In de strafzaak tegen C.L., voorganger van een religieuze gemeenschap, heeft de Officier van Justitie woensdag het requisitoir gehouden. De verdachte staat terecht voor verkrachting, gepleegd in juni 2024. Het Openbaar Ministerie (OM) heeft een onvoorwaardelijke gevangenisstraf van vier jaar geëist tegen de verdachte.

De zaak kwam aan het rollen nadat een jonge vrouw, lid van een andere religieuze gemeente, aangifte deed. Volgens haar verklaring zocht zij geestelijke bijstand bij C.L. om hulp te krijgen met haar medische en financiële problemen. Tijdens een gebedssessie in haar woning zou C.L. haar echter seksueel hebben misbruikt. De vrouw benadrukt dat ze uitsluitend om gebed had gevraagd en nooit instemde met seksuele handelingen.

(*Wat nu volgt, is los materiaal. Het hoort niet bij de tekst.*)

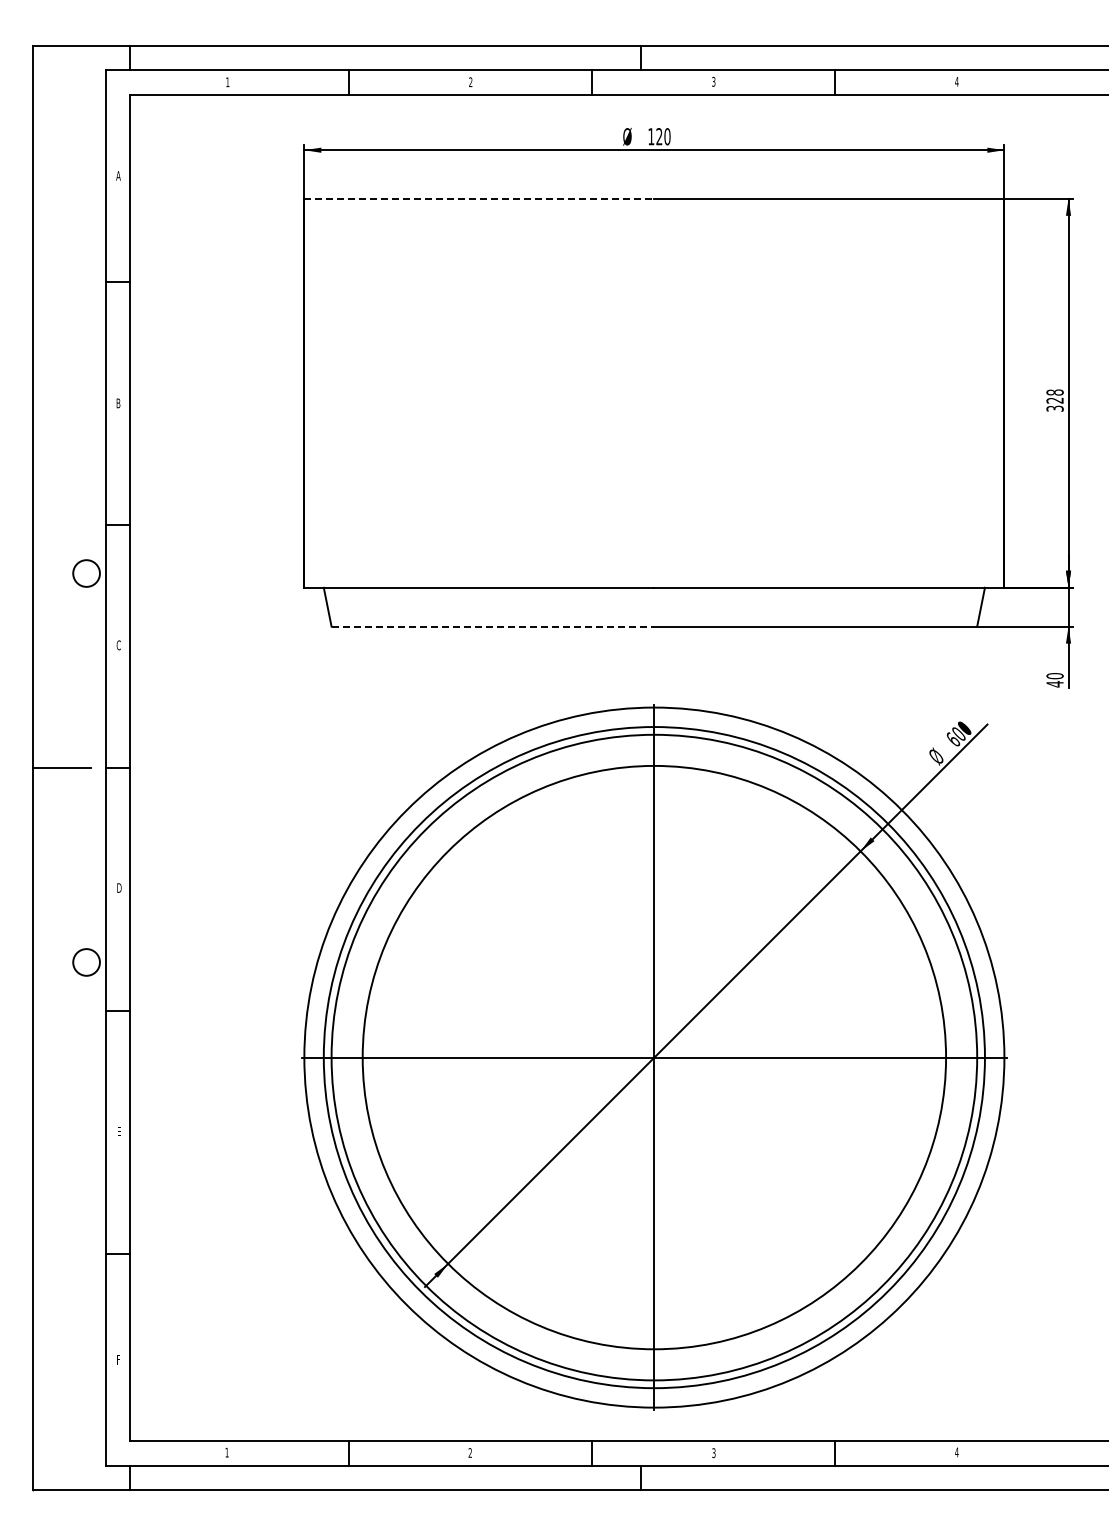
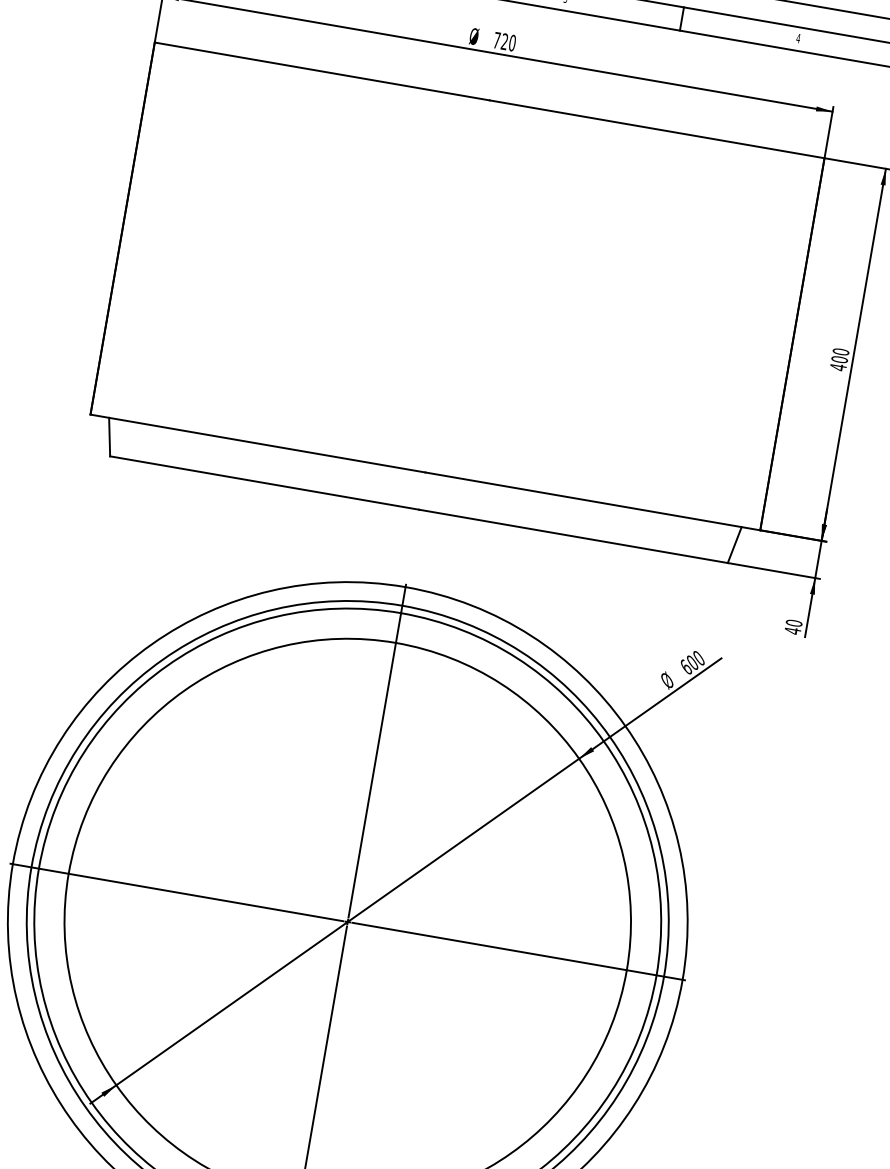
text: (651, 136) -> (497, 40), 120 -> 720
line: (479, 198) -> (322, 71), dashed -> solid
text: (1054, 400) -> (839, 359), 328 -> 400
line: (493, 626) -> (265, 482), dashed -> solid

De Officier van Justitie stelt dat C.L., in zijn hoedanigheid als geestelijk leider, misbruik heeft gemaakt van zijn positie en het vertrouwen dat het slachtoffer in hem stelde. Door religieuze symboliek, zalvingsolie en Bijbelteksten toe te passen in een privésituatie, zou C.L. een sfeer hebben gecreëerd waarin het slachtoffer zich fysiek en mentaal niet in staat voelde om verzet te bieden.
Verweer en bewijs

C.L. erkent dat er seksueel contact heeft plaatsgevonden, maar stelt dat dit met wederzijdse instemming gebeurde. Het Openbaar Ministerie acht echter verkrachting wettig en overtuigend bewezen op basis van getuigenverklaringen, processen-verbaal en het consistente relaas van het slachtoffer.

De rechtbank zal op 11 juni de verdediging van C.L. aanhoren, wanneer zijn advocaten hun pleidooi zullen houden.